The concept, which Amazon has termed “Just Walk Out” shopping, sparked speculation that Amazon could use its high-tech concept as a beachhead to expand into convenience stores or perhaps other categories of physical retail. It was also criticized by grocery-store workers’ unions, which feared an effort to automate the work done by cashiers, the second-most-common job in the U.S. Amazon has said the goal isn’t to make retail employees redundant, but to offer convenience you can’t get from a sometimes-crowded deli or corner store.
A visit last week to the store, occupying a corner of the ground floor of Amazon’s Day One skyscraper at the corner of Seventh Avenue and Blanchard Street, offered a demonstration of the concept shortly before the lunchtime rush of Amazon employees. A few workers stocked shelves; others milled about, ready to help customers with questions. One employee stood sentry near the corner with beer and wine, to check IDs. In a kitchen in the back, a half-dozen staff members were at work slicing vegetables for the sandwiches, salads and other take-away lunch options on shelves at the front of the store.

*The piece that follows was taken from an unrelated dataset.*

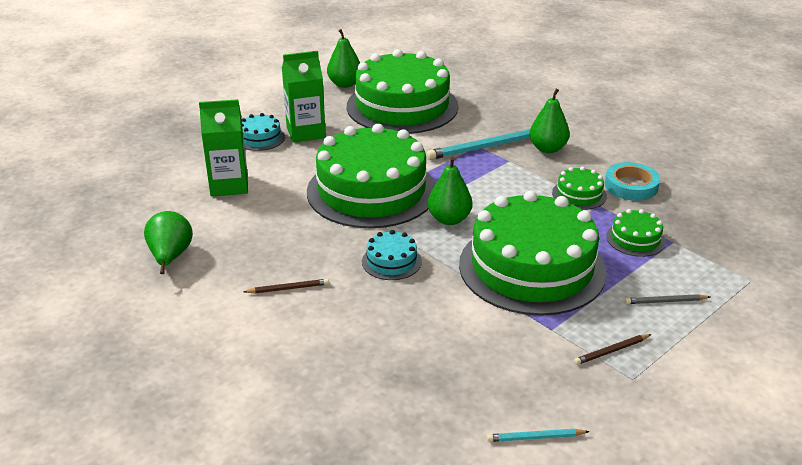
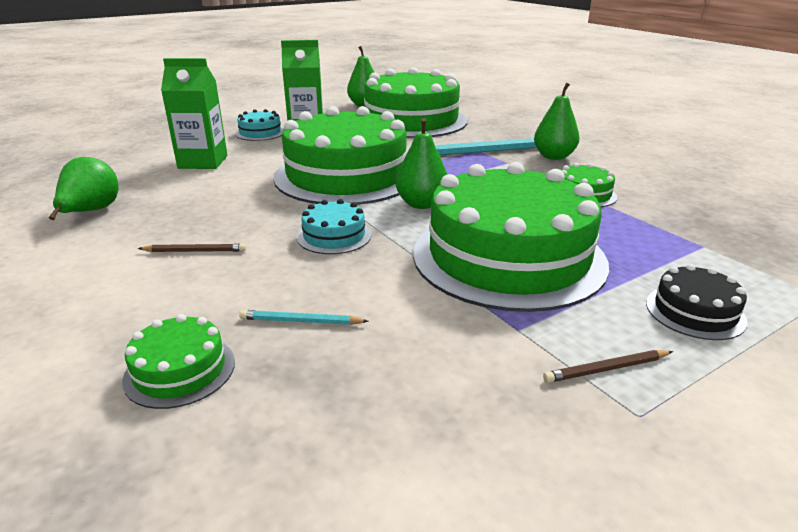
camera: 10 degrees right, 5 degrees down
(535, 437) = (449, 498): turquoise pencil -> turquoise pencil (301, 321)
(631, 186) = (648, 191): turquoise tape -> none
(635, 239) = (652, 239): green cake -> green cake (180, 370)
(665, 301) = (695, 311): grey pencil -> black cake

Gianna Puerini, the Amazon vice president who oversees Go, said in an interview that the aim is for the store’s prices to be competitive with other markets. At first glance, prices seem comparable to small stores. The range of items available lands somewhere between that of a small gas-station convenience store and a mainline grocer. Amazon had four varieties of coconut water on hand, but there is no hot food selection, and few items beyond snacks, drinks and basic groceries. “It takes selection, price and convenience,” Puerini said. “I think we’re delivering on all three.”

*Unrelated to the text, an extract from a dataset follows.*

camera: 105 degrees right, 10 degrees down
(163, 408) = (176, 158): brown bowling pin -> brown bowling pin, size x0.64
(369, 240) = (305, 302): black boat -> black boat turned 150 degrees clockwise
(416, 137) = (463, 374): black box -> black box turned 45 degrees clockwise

Of course, Amazon Go isn’t the company’s only experiment in physical grocery retail. Amazon spent about $13.5 billion last year to scoop up more than 460 Whole Foods locations. Also last year, the company opened two Seattle sites for an experimental curbside grocery delivery program, and, though it was recently scaled back, the Amazon Fresh branded grocery delivery service is still being offered.
Few expect Amazon’s first Go store to be its last. “We’d love to open more,” Puerini said, but she stopped short of announcing any expansion plans.